Crank it all the way to "11." A catch-phrase that has its own Wikipedia page; in fact, it was entered into the Oxford English Dictionary in 2002. It's an elegant shorthand for pushing the volume (or whatever else you're talking about) to its limit. It's but one piece of pop culture that owes its status in the zeitgeist to This is Spinal Tap.
Originally released 25 years ago, the "rockumentary/mockumentary" (being released on Blu-ray by MGM Home Entertainment July 28) follows the fictional English band Spinal Tap on its US tour in support of its new album Smell the Glove. Director Rob Reiner (also playing documentary filmmaker Marty DiBergi), sits in on sessions, interviewing and hanging out with the fictitious heavy metal band, including Nigel Tufnel (Christopher Guest), lead singer David St. Hubbins (Michael McKean), bassist Derek Smalls (Harry Shearer).

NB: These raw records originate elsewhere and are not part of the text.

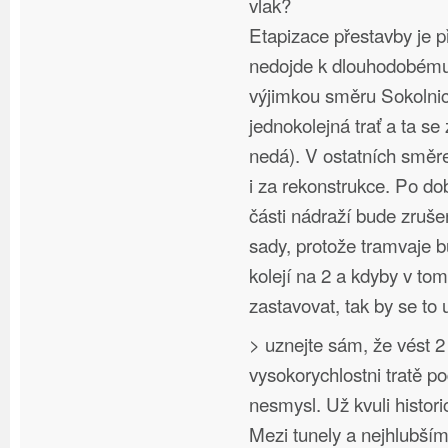
vlak?
Etapizace přestavby je p
nedojde k dlouhodobému 
výjimkou směru Sokolnic
jednokolejná trať a ta se
nedá). V ostatních směr
i za rekonstrukce. Po d
části nádraží bude zruš
sady, protože tramvaje 
kolejí na 2 a kdyby v to
zastavovat, tak by se to 
> uznejte sám, že vést 2
vysokorychlostni tratě p
nesmysl. Už kvuli hist
Mezi tunely a nejhlubší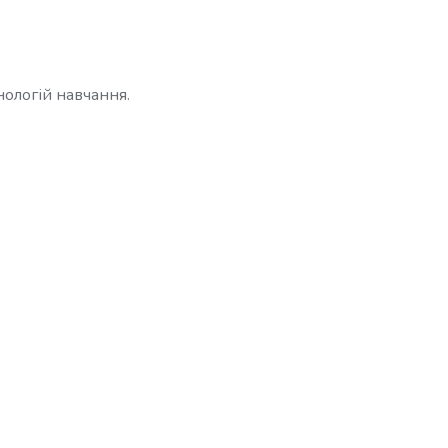
нологій навчання.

Always following the trend, from their earliest days as Mersey-Beat wannabes to psychedelic folk-rockers to the early-'80s reincarnation of the Heavy Metal headbangers, Spinal Tap circa 1983 is a group of middle-aged rockers on their last breath. DiBergi's film tracks the band's "big-splash" entry back into the concert-tour market by limousine to their final, rather humiliating, concert just before they decide call it a day.
The brilliance of the movie itself lies in its realism. Creating a broad and deep history for Spinal Tap (complete with "old" interview tapes, music videos and press conferences), the writers have hit every note authentically. Guest, McKean and Shearer (with Reiner) wrote as well as perform all the music themselves, blurring the lines between real and fictional. With only a bare-bones outline of a script and lots of a certain genius for this sort of comedy, the entire movie has an improvisational vibe and the feel of a real documentary—which, in a sense—it is.
Is Spinal Tap a real (albeit satirical) band, despite its fictional origins? The band was created for the film, which then created a real band, with real concerts, real record releases and a life of 25 years and counting, including a performance in 2007's Live Earth Concert. Quite an achievement for a "fake" rock band.